[Records]
* BEGIN *

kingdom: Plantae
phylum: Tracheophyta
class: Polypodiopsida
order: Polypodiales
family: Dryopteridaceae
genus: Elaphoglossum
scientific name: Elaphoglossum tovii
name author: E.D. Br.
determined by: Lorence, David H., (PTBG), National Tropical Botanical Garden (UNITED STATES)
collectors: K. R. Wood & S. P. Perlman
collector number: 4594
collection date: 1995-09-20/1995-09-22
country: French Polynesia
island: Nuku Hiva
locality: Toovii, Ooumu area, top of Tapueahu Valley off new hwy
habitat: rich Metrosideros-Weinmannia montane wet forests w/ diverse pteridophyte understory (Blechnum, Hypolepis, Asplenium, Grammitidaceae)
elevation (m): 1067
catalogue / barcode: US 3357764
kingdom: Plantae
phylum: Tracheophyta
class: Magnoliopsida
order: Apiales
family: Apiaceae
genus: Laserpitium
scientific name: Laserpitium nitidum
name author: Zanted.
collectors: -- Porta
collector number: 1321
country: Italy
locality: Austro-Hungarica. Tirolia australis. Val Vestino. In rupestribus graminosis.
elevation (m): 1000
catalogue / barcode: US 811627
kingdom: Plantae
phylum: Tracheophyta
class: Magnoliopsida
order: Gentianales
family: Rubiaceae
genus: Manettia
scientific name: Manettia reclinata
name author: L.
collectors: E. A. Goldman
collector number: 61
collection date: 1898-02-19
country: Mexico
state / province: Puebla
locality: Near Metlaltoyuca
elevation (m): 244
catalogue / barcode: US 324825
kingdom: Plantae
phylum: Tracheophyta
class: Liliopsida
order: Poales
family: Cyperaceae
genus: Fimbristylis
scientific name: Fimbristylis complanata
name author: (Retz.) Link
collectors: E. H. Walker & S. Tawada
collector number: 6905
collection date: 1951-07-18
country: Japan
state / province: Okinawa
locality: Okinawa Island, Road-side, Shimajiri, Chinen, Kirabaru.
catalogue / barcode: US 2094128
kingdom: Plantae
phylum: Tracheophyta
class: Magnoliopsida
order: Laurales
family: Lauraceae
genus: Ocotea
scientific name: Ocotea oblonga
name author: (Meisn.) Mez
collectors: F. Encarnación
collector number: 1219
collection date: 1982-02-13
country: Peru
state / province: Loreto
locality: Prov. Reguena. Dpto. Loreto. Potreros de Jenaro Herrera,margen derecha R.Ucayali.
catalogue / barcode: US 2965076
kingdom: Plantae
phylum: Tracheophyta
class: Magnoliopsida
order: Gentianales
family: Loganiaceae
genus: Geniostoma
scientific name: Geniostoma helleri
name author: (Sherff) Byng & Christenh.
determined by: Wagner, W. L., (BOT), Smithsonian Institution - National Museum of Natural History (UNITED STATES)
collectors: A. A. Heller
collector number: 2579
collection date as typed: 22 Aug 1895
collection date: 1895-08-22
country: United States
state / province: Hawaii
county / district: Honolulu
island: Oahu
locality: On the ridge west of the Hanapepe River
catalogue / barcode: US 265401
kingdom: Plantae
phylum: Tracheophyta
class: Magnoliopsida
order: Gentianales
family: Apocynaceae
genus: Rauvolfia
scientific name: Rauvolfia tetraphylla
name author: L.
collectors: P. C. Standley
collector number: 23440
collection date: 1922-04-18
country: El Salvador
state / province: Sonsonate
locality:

* END *

▸ **What needs to be done**:
Can you output the records above line for line, with no changes?

▸ **Task response**:
kingdom: Plantae
phylum: Tracheophyta
class: Polypodiopsida
order: Polypodiales
family: Dryopteridaceae
genus: Elaphoglossum
scientific name: Elaphoglossum tovii
name author: E.D. Br.
determined by: Lorence, David H., (PTBG), National Tropical Botanical Garden (UNITED STATES)
collectors: K. R. Wood & S. P. Perlman
collector number: 4594
collection date: 1995-09-20/1995-09-22
country: French Polynesia
island: Nuku Hiva
locality: Toovii, Ooumu area, top of Tapueahu Valley off new hwy
habitat: rich Metrosideros-Weinmannia montane wet forests w/ diverse pteridophyte understory (Blechnum, Hypolepis, Asplenium, Grammitidaceae)
elevation (m): 1067
catalogue / barcode: US 3357764
kingdom: Plantae
phylum: Tracheophyta
class: Magnoliopsida
order: Apiales
family: Apiaceae
genus: Laserpitium
scientific name: Laserpitium nitidum
name author: Zanted.
collectors: -- Porta
collector number: 1321
country: Italy
locality: Austro-Hungarica. Tirolia australis. Val Vestino. In rupestribus graminosis.
elevation (m): 1000
catalogue / barcode: US 811627
kingdom: Plantae
phylum: Tracheophyta
class: Magnoliopsida
order: Gentianales
family: Rubiaceae
genus: Manettia
scientific name: Manettia reclinata
name author: L.
collectors: E. A. Goldman
collector number: 61
collection date: 1898-02-19
country: Mexico
state / province: Puebla
locality: Near Metlaltoyuca
elevation (m): 244
catalogue / barcode: US 324825
kingdom: Plantae
phylum: Tracheophyta
class: Liliopsida
order: Poales
family: Cyperaceae
genus: Fimbristylis
scientific name: Fimbristylis complanata
name author: (Retz.) Link
collectors: E. H. Walker & S. Tawada
collector number: 6905
collection date: 1951-07-18
country: Japan
state / province: Okinawa
locality: Okinawa Island, Road-side, Shimajiri, Chinen, Kirabaru.
catalogue / barcode: US 2094128
kingdom: Plantae
phylum: Tracheophyta
class: Magnoliopsida
order: Laurales
family: Lauraceae
genus: Ocotea
scientific name: Ocotea oblonga
name author: (Meisn.) Mez
collectors: F. Encarnación
collector number: 1219
collection date: 1982-02-13
country: Peru
state / province: Loreto
locality: Prov. Reguena. Dpto. Loreto. Potreros de Jenaro Herrera,margen derecha R.Ucayali.
catalogue / barcode: US 2965076
kingdom: Plantae
phylum: Tracheophyta
class: Magnoliopsida
order: Gentianales
family: Loganiaceae
genus: Geniostoma
scientific name: Geniostoma helleri
name author: (Sherff) Byng & Christenh.
determined by: Wagner, W. L., (BOT), Smithsonian Institution - National Museum of Natural History (UNITED STATES)
collectors: A. A. Heller
collector number: 2579
collection date as typed: 22 Aug 1895
collection date: 1895-08-22
country: United States
state / province: Hawaii
county / district: Honolulu
island: Oahu
locality: On the ridge west of the Hanapepe River
catalogue / barcode: US 265401
kingdom: Plantae
phylum: Tracheophyta
class: Magnoliopsida
order: Gentianales
family: Apocynaceae
genus: Rauvolfia
scientific name: Rauvolfia tetraphylla
name author: L.
collectors: P. C. Standley
collector number: 23440
collection date: 1922-04-18
country: El Salvador
state / province: Sonsonate
locality:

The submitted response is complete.